Explaining the decision, Ritchie says: “The pipelines for the development of VR and AR are very similar, so it’s totally possible to see something in VR on a Monday, then see the same asset in AR on Tuesday.”
It Takes a Village
Where Tilt Brush seems to have gotten it so right is in listening to its users. Improving any new software requires the input of end-users and experts. With the Tilt Brush Artist in Residence Program, Google invited 60 creators from a variety of disciplines to explore the software, making Tilt Brush the product of both creatives and engineers. Titmouse, who were brought in early on to advise, are still in open dialogue with the team.
“The success of Tilt Brush is largely based on growing a network of creators that have a tool that works for them,” comments Ritchie. “Though it’s still very niche since you need a VR setup, I think they’ve been brilliant. I regularly connect with the founders on Twitter to ask questions, share projects or suggest improvements and they always respond and take advice. They’re also fast to iterate and update the product.”

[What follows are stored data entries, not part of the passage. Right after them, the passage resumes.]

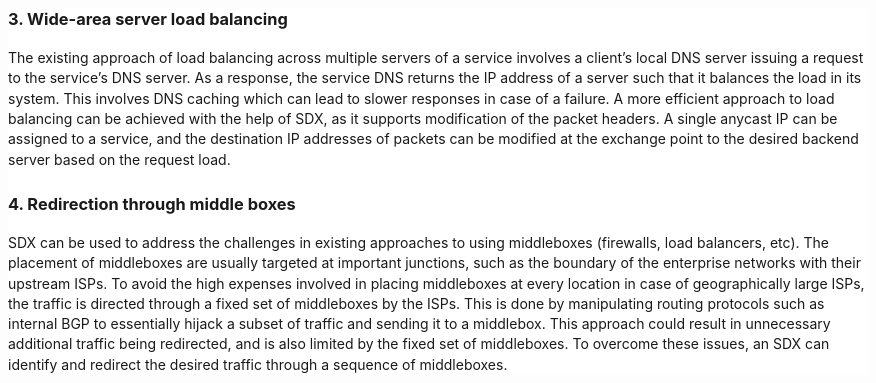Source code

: ### **3. Wide-area server load balancing** 

The existing approach of load balancing across multiple servers of a service involves a client’s local DNS server issuing a request to the service’s DNS server. As a response, the service DNS returns the IP address of a server such that it balances the load in its system. This involves DNS caching which can lead to slower responses in case of a failure. A more efficient approach to load balancing can be achieved with the help of SDX, as it supports modification of the packet headers. A single anycast IP can be assigned to a service, and the destination IP addresses of packets can be modified at the exchange point to the desired backend server based on the request load.

### **4. Redirection through middle boxes**

SDX can be used to address the challenges in existing approaches to using middleboxes (firewalls, load balancers, etc). The placement of middleboxes are usually targeted at important junctions, such as the boundary of the enterprise networks with their upstream ISPs. To avoid the high expenses involved in placing middleboxes at every location in case of geographically large ISPs, the traffic is directed through a fixed set of middleboxes by the ISPs. This is done by manipulating routing protocols such as internal BGP to essentially hijack a subset of traffic and sending it to a middlebox. This approach could result in unnecessary additional traffic being redirected, and is also limited by the fixed set of middleboxes. To overcome these issues, an SDX can identify and redirect the desired traffic through a sequence of middleboxes.

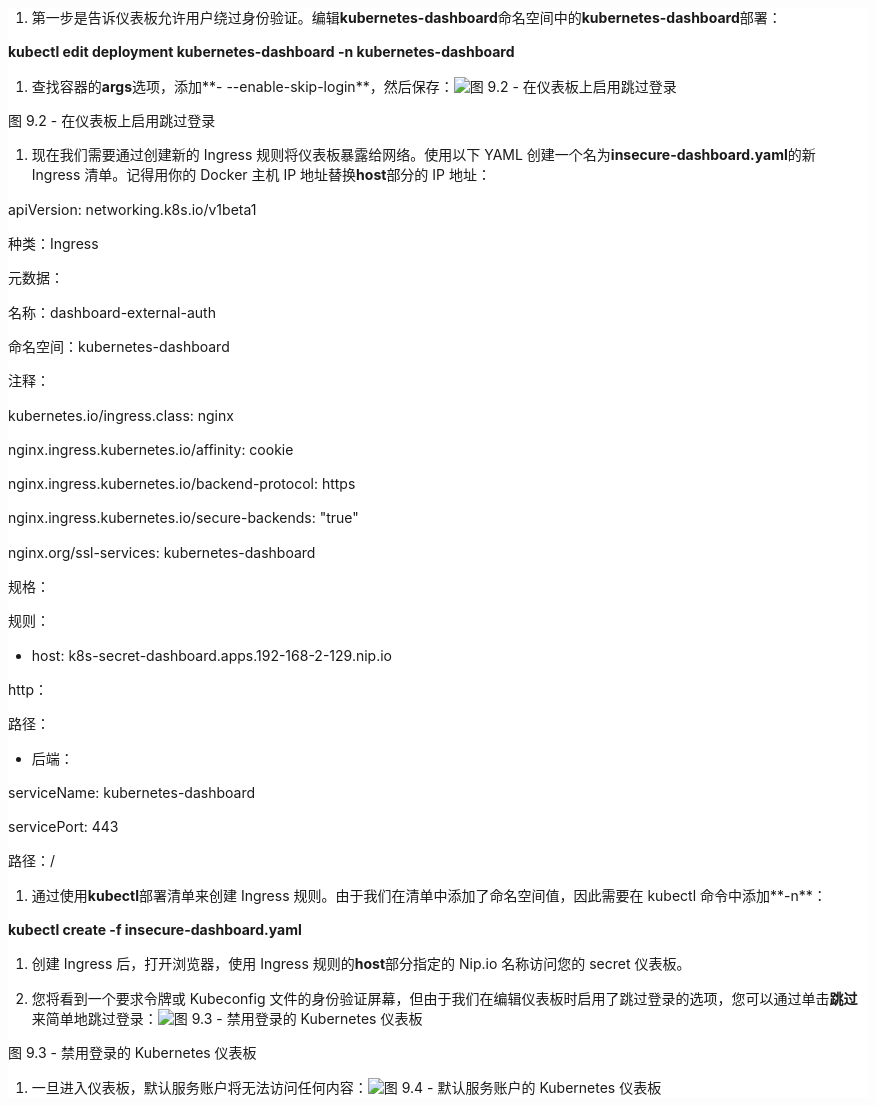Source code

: 1.  第一步是告诉仪表板允许用户绕过身份验证。编辑**kubernetes-dashboard**命名空间中的**kubernetes-dashboard**部署：

**kubectl edit deployment kubernetes-dashboard -n kubernetes-dashboard**

1.  查找容器的**args**选项，添加**- --enable-skip-login**，然后保存：![图 9.2 - 在仪表板上启用跳过登录](https://github.com/OpenDocCN/freelearn-devops-zh/raw/master/docs/k8s-dkr/img/Fig_9.2_B15514.jpg)

图 9.2 - 在仪表板上启用跳过登录

1.  现在我们需要通过创建新的 Ingress 规则将仪表板暴露给网络。使用以下 YAML 创建一个名为**insecure-dashboard.yaml**的新 Ingress 清单。记得用你的 Docker 主机 IP 地址替换**host**部分的 IP 地址：

apiVersion: networking.k8s.io/v1beta1

种类：Ingress

元数据：

名称：dashboard-external-auth

命名空间：kubernetes-dashboard

注释：

kubernetes.io/ingress.class: nginx

nginx.ingress.kubernetes.io/affinity: cookie

nginx.ingress.kubernetes.io/backend-protocol: https

nginx.ingress.kubernetes.io/secure-backends: "true"

nginx.org/ssl-services: kubernetes-dashboard

规格：

规则：

- host: k8s-secret-dashboard.apps.192-168-2-129.nip.io

http：

路径：

- 后端：

serviceName: kubernetes-dashboard

servicePort: 443

路径：/

1.  通过使用**kubectl**部署清单来创建 Ingress 规则。由于我们在清单中添加了命名空间值，因此需要在 kubectl 命令中添加**-n**：

**kubectl create -f insecure-dashboard.yaml**

1.  创建 Ingress 后，打开浏览器，使用 Ingress 规则的**host**部分指定的 Nip.io 名称访问您的 secret 仪表板。

1.  您将看到一个要求令牌或 Kubeconfig 文件的身份验证屏幕，但由于我们在编辑仪表板时启用了跳过登录的选项，您可以通过单击**跳过**来简单地跳过登录：![图 9.3 - 禁用登录的 Kubernetes 仪表板](https://github.com/OpenDocCN/freelearn-devops-zh/raw/master/docs/k8s-dkr/img/Fig_9.3_B15514.jpg)

图 9.3 - 禁用登录的 Kubernetes 仪表板

1.  一旦进入仪表板，默认服务账户将无法访问任何内容：![图 9.4 - 默认服务账户的 Kubernetes 仪表板](https://github.com/OpenDocCN/freelearn-devops-zh/raw/master/docs/k8s-dkr/img/Fig_9.4_B15514.jpg)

The updated Tilt Brush Toolkit already offers new capabilities such as the ability to change light source location, and colours. Audio-reactive brushes, a new addition, makes creations pulse along to the beat of the overlaid sound. Using this new technology, Titmouse created a ‘crazy bananas’ rock opera, Icarus Six Sixty Six, using the updated capabilities.
Icarus Six Sixty Six (release date has not yet been announced) is also the same name of a track from Brendon Small’s upcoming album, Galaktikon II: Become the Storm.

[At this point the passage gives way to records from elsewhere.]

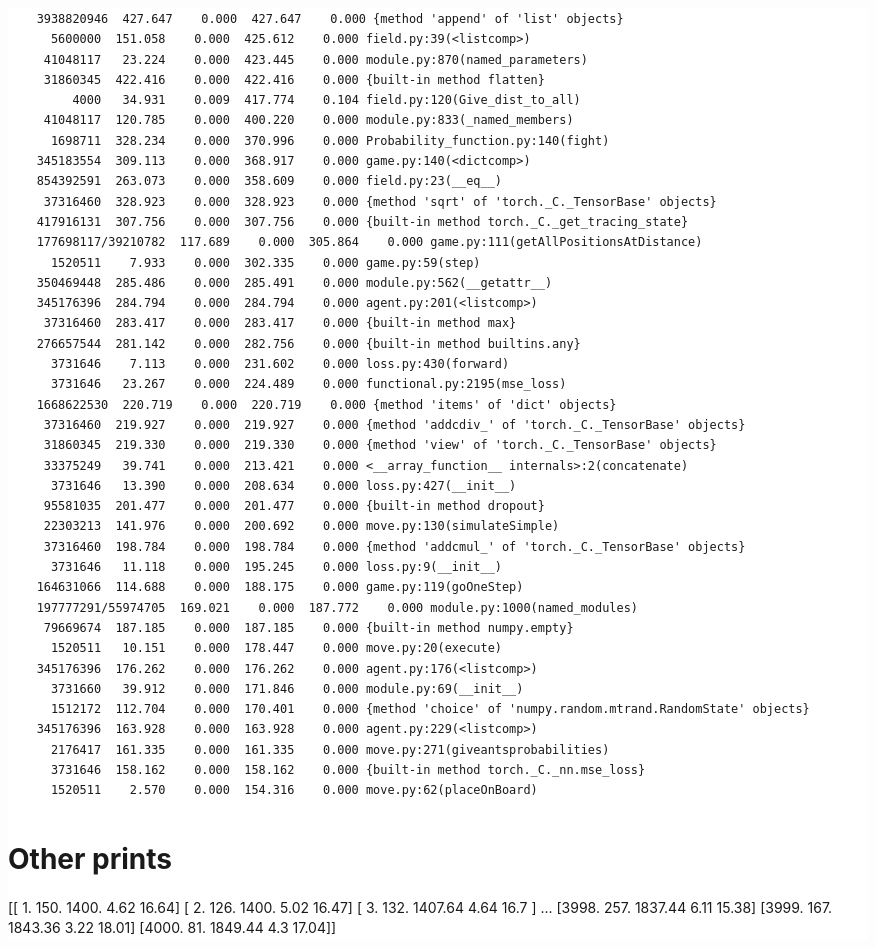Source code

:         3938820946  427.647    0.000  427.647    0.000 {method 'append' of 'list' objects}
          5600000  151.058    0.000  425.612    0.000 field.py:39(<listcomp>)
         41048117   23.224    0.000  423.445    0.000 module.py:870(named_parameters)
         31860345  422.416    0.000  422.416    0.000 {built-in method flatten}
             4000   34.931    0.009  417.774    0.104 field.py:120(Give_dist_to_all)
         41048117  120.785    0.000  400.220    0.000 module.py:833(_named_members)
          1698711  328.234    0.000  370.996    0.000 Probability_function.py:140(fight)
        345183554  309.113    0.000  368.917    0.000 game.py:140(<dictcomp>)
        854392591  263.073    0.000  358.609    0.000 field.py:23(__eq__)
         37316460  328.923    0.000  328.923    0.000 {method 'sqrt' of 'torch._C._TensorBase' objects}
        417916131  307.756    0.000  307.756    0.000 {built-in method torch._C._get_tracing_state}
        177698117/39210782  117.689    0.000  305.864    0.000 game.py:111(getAllPositionsAtDistance)
          1520511    7.933    0.000  302.335    0.000 game.py:59(step)
        350469448  285.486    0.000  285.491    0.000 module.py:562(__getattr__)
        345176396  284.794    0.000  284.794    0.000 agent.py:201(<listcomp>)
         37316460  283.417    0.000  283.417    0.000 {built-in method max}
        276657544  281.142    0.000  282.756    0.000 {built-in method builtins.any}
          3731646    7.113    0.000  231.602    0.000 loss.py:430(forward)
          3731646   23.267    0.000  224.489    0.000 functional.py:2195(mse_loss)
        1668622530  220.719    0.000  220.719    0.000 {method 'items' of 'dict' objects}
         37316460  219.927    0.000  219.927    0.000 {method 'addcdiv_' of 'torch._C._TensorBase' objects}
         31860345  219.330    0.000  219.330    0.000 {method 'view' of 'torch._C._TensorBase' objects}
         33375249   39.741    0.000  213.421    0.000 <__array_function__ internals>:2(concatenate)
          3731646   13.390    0.000  208.634    0.000 loss.py:427(__init__)
         95581035  201.477    0.000  201.477    0.000 {built-in method dropout}
         22303213  141.976    0.000  200.692    0.000 move.py:130(simulateSimple)
         37316460  198.784    0.000  198.784    0.000 {method 'addcmul_' of 'torch._C._TensorBase' objects}
          3731646   11.118    0.000  195.245    0.000 loss.py:9(__init__)
        164631066  114.688    0.000  188.175    0.000 game.py:119(goOneStep)
        197777291/55974705  169.021    0.000  187.772    0.000 module.py:1000(named_modules)
         79669674  187.185    0.000  187.185    0.000 {built-in method numpy.empty}
          1520511   10.151    0.000  178.447    0.000 move.py:20(execute)
        345176396  176.262    0.000  176.262    0.000 agent.py:176(<listcomp>)
          3731660   39.912    0.000  171.846    0.000 module.py:69(__init__)
          1512172  112.704    0.000  170.401    0.000 {method 'choice' of 'numpy.random.mtrand.RandomState' objects}
        345176396  163.928    0.000  163.928    0.000 agent.py:229(<listcomp>)
          2176417  161.335    0.000  161.335    0.000 move.py:271(giveantsprobabilities)
          3731646  158.162    0.000  158.162    0.000 {built-in method torch._C._nn.mse_loss}
          1520511    2.570    0.000  154.316    0.000 move.py:62(placeOnBoard)


# Other prints

[[   1.    150.   1400.      4.62   16.64]
 [   2.    126.   1400.      5.02   16.47]
 [   3.    132.   1407.64    4.64   16.7 ]
 ...
 [3998.    257.   1837.44    6.11   15.38]
 [3999.    167.   1843.36    3.22   18.01]
 [4000.     81.   1849.44    4.3    17.04]]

Which makes me think, why couldn’t Tilt Brush integrate with audio-based operating systems? With voice recognition improving rapidly, perhaps the next logical step is to be able to vocalise your chosen brush, colour, or function (eg. undo) rather than to manually choose it.
And it looks like Google is only strengthening the Tilt Brush community. In April, they launched a dedicated social hub, Tilt Brush Sketches, where users can upload their art for others to download and remix themselves, resulting in epic remix battles.
So, What’s Next?
Tilt Brush’s ability to streamline complex and expensive processes is a hugely valuable asset, and the production opportunities are vast, with potential extending far beyond the creative industry. Schools could utilise it as a learning tool, fashion designers could experiment with materials and textures without cost, and automotive engineers could prototype cars without relying on clay models.

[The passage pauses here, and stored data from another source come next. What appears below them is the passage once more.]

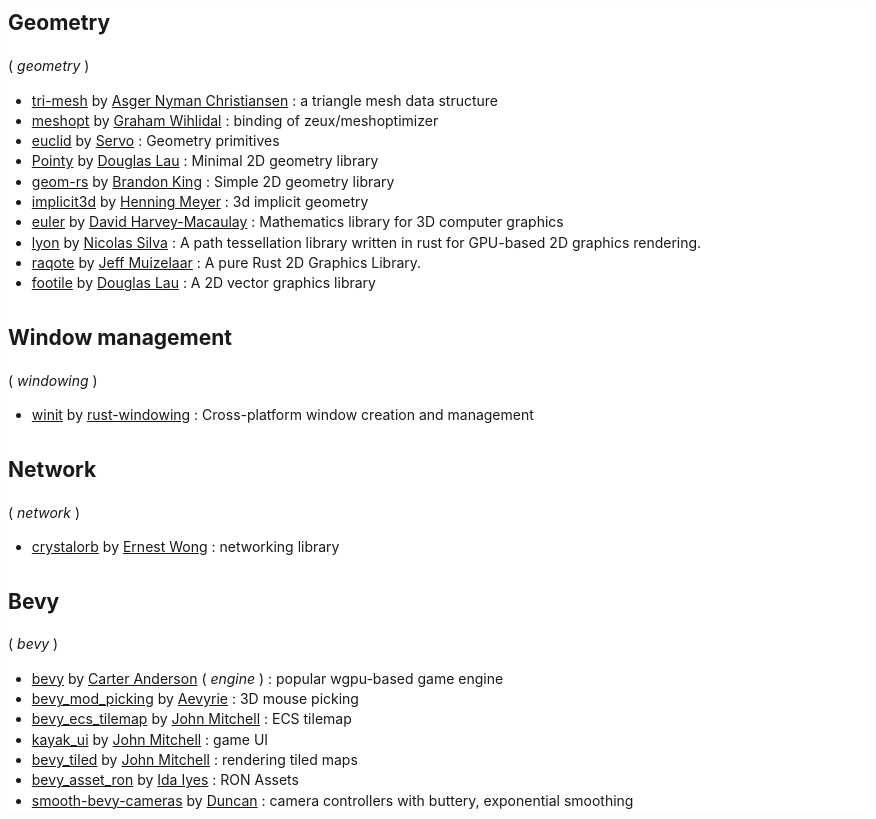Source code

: ## Geometry

( _geometry_ )

- [tri-mesh](https://github.com/asny/tri-mesh) by [Asger Nyman Christiansen](https://github.com/asny) : a triangle mesh data structure
- [meshopt](https://github.com/gwihlidal/meshopt-rs) by [Graham Wihlidal](https://github.com/gwihlidal) : binding of zeux/meshoptimizer
- [euclid](https://github.com/servo/euclid) by [Servo](https://github.com/servo) : Geometry primitives
- [Pointy](https://github.com/douglau/pointy) by [Douglas Lau](https://github.com/douglau) : Minimal 2D geometry library
- [geom-rs](https://github.com/vectorious/geom-rs) by [Brandon King](https://github.com/vectorious) : Simple 2D geometry library
- [implicit3d](https://github.com/hmeyer/implicit3d) by [Henning Meyer](https://github.com/hmeyer) : 3d implicit geometry
- [euler](https://github.com/alteous/euler) by [David Harvey-Macaulay](https://github.com/alteous) : Mathematics library for 3D computer graphics
- [lyon](https://github.com/nical/lyon) by [Nicolas Silva](https://github.com/nical) : A path tessellation library written in rust for GPU-based 2D graphics rendering.
- [raqote](https://github.com/jrmuizel/raqote) by [Jeff Muizelaar](https://github.com/jrmuizel) : A pure Rust 2D Graphics Library.
- [footile](https://github.com/douglau/footile) by [Douglas Lau](https://github.com/douglau) : A 2D vector graphics library

## Window management

( _windowing_ )

- [winit](https://github.com/rust-windowing/winit) by [rust-windowing](https://github.com/rust-windowing) : Cross-platform window creation and management

## Network

( _network_ )

- [crystalorb](https://github.com/ErnWong/crystalorb) by [Ernest Wong](https://github.com/ErnWong) : networking library

## Bevy

( _bevy_ )

- [bevy](https://github.com/bevyengine/bevy) by [Carter Anderson](https://github.com/cart) ( _engine_ ) : popular wgpu-based game engine
- [bevy_mod_picking](https://github.com/aevyrie/bevy_mod_picking) by [Aevyrie](https://github.com/aevyrie) : 3D mouse picking
- [bevy_ecs_tilemap](https://github.com/StarArawn/bevy_ecs_tilemap) by [John Mitchell](https://github.com/StarArawn) : ECS tilemap
- [kayak_ui](https://github.com/StarArawn/kayak_ui) by [John Mitchell](https://github.com/StarArawn) : game UI
- [bevy_tiled](https://github.com/StarArawn/bevy_tiled) by [John Mitchell](https://github.com/StarArawn) : rendering tiled maps
- [bevy_asset_ron](https://github.com/inodentry/bevy_asset_ron) by [Ida Iyes](https://github.com/inodentry) : RON Assets
- [smooth-bevy-cameras](https://github.com/bonsairobo/smooth-bevy-cameras) by [Duncan](https://github.com/bonsairobo) : camera controllers with buttery, exponential smoothing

Game development has been a particularly rich field for asset building in Tilt Brush. Rather than spending hours coding, you can create worlds and objects by drawing or sculpting them in VR. Several impressive examples have already turned heads (such as Paolo’s Wing, created entirely in Tilt Brush, and Smash Party, which was prototyped in Tilt Brush), and we should expect to see far more.
In any case, both Prynoski and Ritchie are unwavering in their belief of Tilt Brush’s potential to streamline the content creation pipeline.
Says Prynoski: “I see it driving our production pipeline in 2D/3D VR because we are actually using it to do so. I could see it working out amazingly well for FX animation!”
Ritchie comments: “Whether or not VR makes it mainstream, there’s lots of potential to take complicated processes and explore opportunities for simplification in VR. So, I think we’re going to see more and more applications in VR which change the way we traditional manage a production process.”